Valentinian III
Latin in full Flavius Placidius Valentinianus Roman emperor from 425 to 455. At no time in his long reign were the affairs of state personally managed by Valentinian. He was the son of the patrician Flavius Constantius (who ruled as Constantius III in 421) and Galla Placidia. When his uncle, the emperor Honorius, died in 423, the usurper John ruled for two years before he was deposed. Then Placidia controlled the West in her young son's name until 437, although the powerful patrician Flavius Aetius became the effective ruler toward the end of this regency. The most important political event of these years was the landing of the Vandals in Africa in 429; 10 years later they threw off the overlordship of Valentinian's government. Valentinian was utterly unable to stop their attacks on Italy.

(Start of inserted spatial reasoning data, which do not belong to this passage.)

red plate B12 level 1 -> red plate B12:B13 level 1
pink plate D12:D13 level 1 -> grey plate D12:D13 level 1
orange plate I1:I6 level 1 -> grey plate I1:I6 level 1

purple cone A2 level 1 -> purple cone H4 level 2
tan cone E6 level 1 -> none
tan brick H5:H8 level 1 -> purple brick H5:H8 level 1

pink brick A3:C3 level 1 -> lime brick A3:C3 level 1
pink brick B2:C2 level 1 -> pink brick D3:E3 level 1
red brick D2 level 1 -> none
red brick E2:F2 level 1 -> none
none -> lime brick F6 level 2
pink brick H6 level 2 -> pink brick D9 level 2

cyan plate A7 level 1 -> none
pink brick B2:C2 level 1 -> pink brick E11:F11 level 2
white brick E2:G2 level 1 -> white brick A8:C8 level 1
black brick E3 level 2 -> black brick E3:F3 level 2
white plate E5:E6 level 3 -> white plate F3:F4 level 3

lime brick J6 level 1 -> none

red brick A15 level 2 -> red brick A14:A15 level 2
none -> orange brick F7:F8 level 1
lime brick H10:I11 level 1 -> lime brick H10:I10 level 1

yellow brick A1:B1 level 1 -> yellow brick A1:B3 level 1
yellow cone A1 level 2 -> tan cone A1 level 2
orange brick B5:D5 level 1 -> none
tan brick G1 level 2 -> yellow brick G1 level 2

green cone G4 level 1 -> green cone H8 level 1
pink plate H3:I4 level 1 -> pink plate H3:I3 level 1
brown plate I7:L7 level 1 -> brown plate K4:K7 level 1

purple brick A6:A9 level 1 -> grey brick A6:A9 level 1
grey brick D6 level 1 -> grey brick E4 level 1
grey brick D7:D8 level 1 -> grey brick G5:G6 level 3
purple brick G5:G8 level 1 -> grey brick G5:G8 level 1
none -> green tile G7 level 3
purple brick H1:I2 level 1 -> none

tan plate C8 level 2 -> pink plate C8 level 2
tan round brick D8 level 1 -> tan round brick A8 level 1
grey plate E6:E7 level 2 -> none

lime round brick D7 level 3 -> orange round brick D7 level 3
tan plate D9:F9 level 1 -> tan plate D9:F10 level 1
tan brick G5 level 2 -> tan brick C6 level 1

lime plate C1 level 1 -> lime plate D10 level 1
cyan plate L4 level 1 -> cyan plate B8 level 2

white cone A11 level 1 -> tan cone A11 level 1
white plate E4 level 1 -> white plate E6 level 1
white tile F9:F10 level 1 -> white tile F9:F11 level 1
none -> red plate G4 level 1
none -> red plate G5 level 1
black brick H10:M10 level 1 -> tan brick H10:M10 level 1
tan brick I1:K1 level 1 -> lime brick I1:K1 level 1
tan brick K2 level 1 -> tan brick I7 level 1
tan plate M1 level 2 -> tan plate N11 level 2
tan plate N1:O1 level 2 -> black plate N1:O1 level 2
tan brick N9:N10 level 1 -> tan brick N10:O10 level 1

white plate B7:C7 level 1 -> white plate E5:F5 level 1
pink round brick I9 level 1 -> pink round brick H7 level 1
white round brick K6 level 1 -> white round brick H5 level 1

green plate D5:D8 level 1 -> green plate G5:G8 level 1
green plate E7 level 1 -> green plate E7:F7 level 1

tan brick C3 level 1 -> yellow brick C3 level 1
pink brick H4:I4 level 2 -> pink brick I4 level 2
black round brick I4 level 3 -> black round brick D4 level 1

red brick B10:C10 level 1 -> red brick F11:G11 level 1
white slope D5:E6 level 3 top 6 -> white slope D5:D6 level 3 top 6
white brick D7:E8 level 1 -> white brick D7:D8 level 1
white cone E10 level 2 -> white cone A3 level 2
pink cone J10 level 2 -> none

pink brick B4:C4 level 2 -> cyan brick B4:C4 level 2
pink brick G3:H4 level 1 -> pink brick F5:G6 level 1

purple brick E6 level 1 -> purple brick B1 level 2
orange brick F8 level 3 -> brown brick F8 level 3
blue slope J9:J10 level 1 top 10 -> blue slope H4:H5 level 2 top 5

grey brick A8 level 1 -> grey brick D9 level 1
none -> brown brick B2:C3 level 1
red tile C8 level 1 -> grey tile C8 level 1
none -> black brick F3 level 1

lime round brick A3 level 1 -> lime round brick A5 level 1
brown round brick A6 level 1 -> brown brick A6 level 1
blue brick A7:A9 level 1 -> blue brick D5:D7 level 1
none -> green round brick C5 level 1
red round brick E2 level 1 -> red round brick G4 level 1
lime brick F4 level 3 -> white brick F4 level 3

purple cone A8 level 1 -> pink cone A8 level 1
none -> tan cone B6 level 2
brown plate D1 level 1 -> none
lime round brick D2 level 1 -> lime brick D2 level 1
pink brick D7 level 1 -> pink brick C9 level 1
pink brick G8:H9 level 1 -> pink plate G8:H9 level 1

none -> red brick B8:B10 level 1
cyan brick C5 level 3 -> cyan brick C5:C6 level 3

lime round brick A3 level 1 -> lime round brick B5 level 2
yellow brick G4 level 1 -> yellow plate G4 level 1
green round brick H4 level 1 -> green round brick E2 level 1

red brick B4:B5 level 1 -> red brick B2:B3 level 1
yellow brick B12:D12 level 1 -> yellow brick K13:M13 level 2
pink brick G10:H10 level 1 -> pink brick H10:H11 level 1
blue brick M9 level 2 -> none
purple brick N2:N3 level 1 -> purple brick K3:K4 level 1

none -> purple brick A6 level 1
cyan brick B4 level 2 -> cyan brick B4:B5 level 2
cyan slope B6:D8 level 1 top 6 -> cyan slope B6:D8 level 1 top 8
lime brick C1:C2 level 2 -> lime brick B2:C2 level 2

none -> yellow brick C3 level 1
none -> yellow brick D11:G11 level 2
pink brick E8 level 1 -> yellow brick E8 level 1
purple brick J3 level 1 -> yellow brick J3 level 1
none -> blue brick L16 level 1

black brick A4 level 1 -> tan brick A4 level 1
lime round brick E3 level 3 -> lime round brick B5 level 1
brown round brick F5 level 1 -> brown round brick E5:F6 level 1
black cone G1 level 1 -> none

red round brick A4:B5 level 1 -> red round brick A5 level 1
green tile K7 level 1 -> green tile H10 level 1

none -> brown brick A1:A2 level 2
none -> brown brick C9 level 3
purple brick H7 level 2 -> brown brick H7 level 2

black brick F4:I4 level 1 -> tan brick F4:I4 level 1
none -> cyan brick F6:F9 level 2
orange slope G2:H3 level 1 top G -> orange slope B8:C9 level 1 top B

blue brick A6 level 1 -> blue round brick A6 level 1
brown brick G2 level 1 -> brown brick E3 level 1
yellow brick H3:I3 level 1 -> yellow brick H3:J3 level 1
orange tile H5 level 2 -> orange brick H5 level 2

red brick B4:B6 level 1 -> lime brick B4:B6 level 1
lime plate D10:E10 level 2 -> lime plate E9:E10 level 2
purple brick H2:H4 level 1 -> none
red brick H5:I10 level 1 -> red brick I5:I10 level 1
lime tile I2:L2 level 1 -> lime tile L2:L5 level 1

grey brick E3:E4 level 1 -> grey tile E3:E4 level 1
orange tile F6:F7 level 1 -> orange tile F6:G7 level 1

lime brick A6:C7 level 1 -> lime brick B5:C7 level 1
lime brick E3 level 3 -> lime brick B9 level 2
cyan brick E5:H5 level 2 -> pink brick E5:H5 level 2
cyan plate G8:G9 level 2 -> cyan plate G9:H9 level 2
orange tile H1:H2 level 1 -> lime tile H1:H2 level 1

On October 29, 437, Valentinian married Licinia Eudoxia, the daughter of Theodosius II (Eastern emperor, 408–450) and Eudocia. Little is known of Valentinian in the years after his marriage. He spent his life in the pursuit of pleasure while Aetius controlled the government. In 444 Valentinian, acting in conjunction with Pope Leo I the Great, issued the famous Novel 17, which assigned to the bishop of Rome supremacy over the provincial churches. During the closing years of Valentinian's reign, the Huns invaded Gaul (451) and northern Italy (452), but it is not known whether Valentinian personally played any significant part in meeting these crises.
As a result of false information that made him doubt Aetius's loyalty, Valentinian murdered the great patrician with his own hands in the imperial palace at Rome on September 21, 454. The following year, two barbarians, Optila and Thraustila, who had been retainers of Aetius, avenged their master by murdering the emperor in the Campus Martius.